Volveremos desata la locura en las librerías Zaragoza: largas colas para afrontar la Vuelta al Cole

La campaña tiene un especial impulso para los establecimientos de los barrios de Zaragoza

Las librerías de Zaragoza viven este miércoles uno de sus días más intensos del año. El arranque de la campaña de Vuelta al Cole de Volveremos ha llevado a numerosos clientes a los establecimientos desde primera hora, con largas colas en algunos puntos de la ciudad y negocios que han tenido que reforzar su personal para poder atender toda la demanda.

En La Tienda de al Lado, en Rosales del Canal, su propietario, Íñigo García Bellido, asegura que la escena se repite cada año. «Siempre es así», explica sobre las filas, hasta el punto de que necesita incorporar a una persona más durante estas jornadas porque, sin ese refuerzo, «es imposible, es inviable». Este comerciante asegura además que muchos clientes han esperado expresamente al inicio de la campaña para realizar sus compras.

El protagonista indiscutible de estas jornadas es el libro de texto. «El libro de texto es el 100%», señala García, que explica que a partir de esa compra aparecen también mochilas, estuches y otros productos de papelería. En los colegios del entorno, el ticket medio se sitúa aproximadamente entre los 150 y los 180 euros, aunque el importe varía en función del centro.

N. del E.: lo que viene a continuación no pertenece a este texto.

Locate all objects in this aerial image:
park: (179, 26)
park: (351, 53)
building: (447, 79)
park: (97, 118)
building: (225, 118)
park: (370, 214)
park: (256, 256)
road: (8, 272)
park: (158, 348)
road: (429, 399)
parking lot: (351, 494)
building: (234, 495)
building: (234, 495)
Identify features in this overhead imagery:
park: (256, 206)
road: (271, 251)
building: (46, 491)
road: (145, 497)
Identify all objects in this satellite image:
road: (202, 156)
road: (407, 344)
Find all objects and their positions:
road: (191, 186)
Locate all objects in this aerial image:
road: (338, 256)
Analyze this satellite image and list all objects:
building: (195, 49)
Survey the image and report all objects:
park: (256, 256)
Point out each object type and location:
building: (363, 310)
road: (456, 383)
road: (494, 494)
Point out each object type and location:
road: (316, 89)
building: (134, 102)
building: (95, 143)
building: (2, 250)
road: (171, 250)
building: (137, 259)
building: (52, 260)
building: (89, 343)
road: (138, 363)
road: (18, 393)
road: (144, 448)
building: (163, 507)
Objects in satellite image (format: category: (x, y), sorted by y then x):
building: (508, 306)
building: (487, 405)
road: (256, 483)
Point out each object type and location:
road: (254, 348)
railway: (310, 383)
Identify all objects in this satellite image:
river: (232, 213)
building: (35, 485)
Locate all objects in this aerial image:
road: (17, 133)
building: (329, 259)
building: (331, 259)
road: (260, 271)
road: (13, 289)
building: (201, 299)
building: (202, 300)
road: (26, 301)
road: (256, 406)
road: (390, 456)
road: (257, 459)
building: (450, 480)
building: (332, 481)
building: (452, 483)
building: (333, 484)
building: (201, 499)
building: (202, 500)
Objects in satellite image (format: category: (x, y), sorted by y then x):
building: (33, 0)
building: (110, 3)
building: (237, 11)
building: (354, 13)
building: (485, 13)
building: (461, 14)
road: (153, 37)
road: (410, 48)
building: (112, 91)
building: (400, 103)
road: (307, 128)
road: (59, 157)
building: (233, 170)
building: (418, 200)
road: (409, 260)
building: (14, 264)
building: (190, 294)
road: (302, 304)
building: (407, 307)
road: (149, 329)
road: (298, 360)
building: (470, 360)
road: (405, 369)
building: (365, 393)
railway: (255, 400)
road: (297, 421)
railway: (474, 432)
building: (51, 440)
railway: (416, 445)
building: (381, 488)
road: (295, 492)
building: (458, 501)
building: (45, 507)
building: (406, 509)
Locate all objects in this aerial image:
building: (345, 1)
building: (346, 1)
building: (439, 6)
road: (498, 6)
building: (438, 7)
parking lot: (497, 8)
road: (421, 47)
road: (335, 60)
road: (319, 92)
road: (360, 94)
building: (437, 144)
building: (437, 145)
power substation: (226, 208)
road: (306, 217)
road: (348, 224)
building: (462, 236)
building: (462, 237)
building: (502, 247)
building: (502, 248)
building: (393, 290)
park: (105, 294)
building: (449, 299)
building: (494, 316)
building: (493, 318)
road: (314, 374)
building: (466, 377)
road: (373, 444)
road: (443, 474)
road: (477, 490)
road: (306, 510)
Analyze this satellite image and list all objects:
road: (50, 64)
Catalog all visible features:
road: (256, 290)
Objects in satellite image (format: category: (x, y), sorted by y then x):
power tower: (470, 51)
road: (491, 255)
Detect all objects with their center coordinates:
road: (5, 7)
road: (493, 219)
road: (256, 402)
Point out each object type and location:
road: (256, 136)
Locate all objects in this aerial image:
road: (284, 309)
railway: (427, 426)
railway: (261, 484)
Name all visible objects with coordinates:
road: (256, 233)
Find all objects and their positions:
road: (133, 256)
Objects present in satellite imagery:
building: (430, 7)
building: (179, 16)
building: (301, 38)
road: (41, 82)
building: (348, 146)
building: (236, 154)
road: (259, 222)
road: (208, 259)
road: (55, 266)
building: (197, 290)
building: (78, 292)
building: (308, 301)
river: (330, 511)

UN IMPULSO PARA EL PEQUEÑO COMERCIO

El consejero de Economía del Ayuntamiento de Zaragoza, Carlos Gimeno, ha defendido precisamente el efecto de la campaña sobre los establecimientos de los barrios. En su visita a esta librería que abrió sus puertas ya en el año 2008, ha destacado que Volveremos busca que la Vuelta al Cole no se limite a la compra de libros, sino que permita mantener la actividad en sectores como el textil, la alimentación o el equipamiento familiar.

La campaña de este miércoles cuenta con cerca de tres millones de euros de saldo entre las aportaciones del Ayuntamiento y del Gobierno de Aragón. Desde junio, la iniciativa ya ha generado más de 15,6 millones de euros en ventas y cuenta con más de 2.000 comercios activos en Zaragoza, según los datos municipales. Gimeno sostiene que el programa supone un impulso especialmente importante para los pequeños establecimientos, en un momento en el que los meses de julio y agosto suelen ser más complicados para las ventas.

Para García, además, el efecto de Volveremos no termina necesariamente con la compra de los libros. El dinero que los clientes acumulan en la aplicación favorece que regresen después para adquirir otros productos, desde una mochila hasta un juguete. «Sí que ayuda muchísimo en las ventas futuras», apunta el comerciante.

El éxito de estas jornadas tiene, sin embargo, una cara menos cómoda: la concentración de clientes en muy pocos días. Así, este propietario considera que la campaña funcionaría mejor si la generación de saldo para la Vuelta al Cole pudiera extenderse durante toda una semana. Ya que ahora, con dos días concentrados, las colas pueden llegar a durar «una hora y media».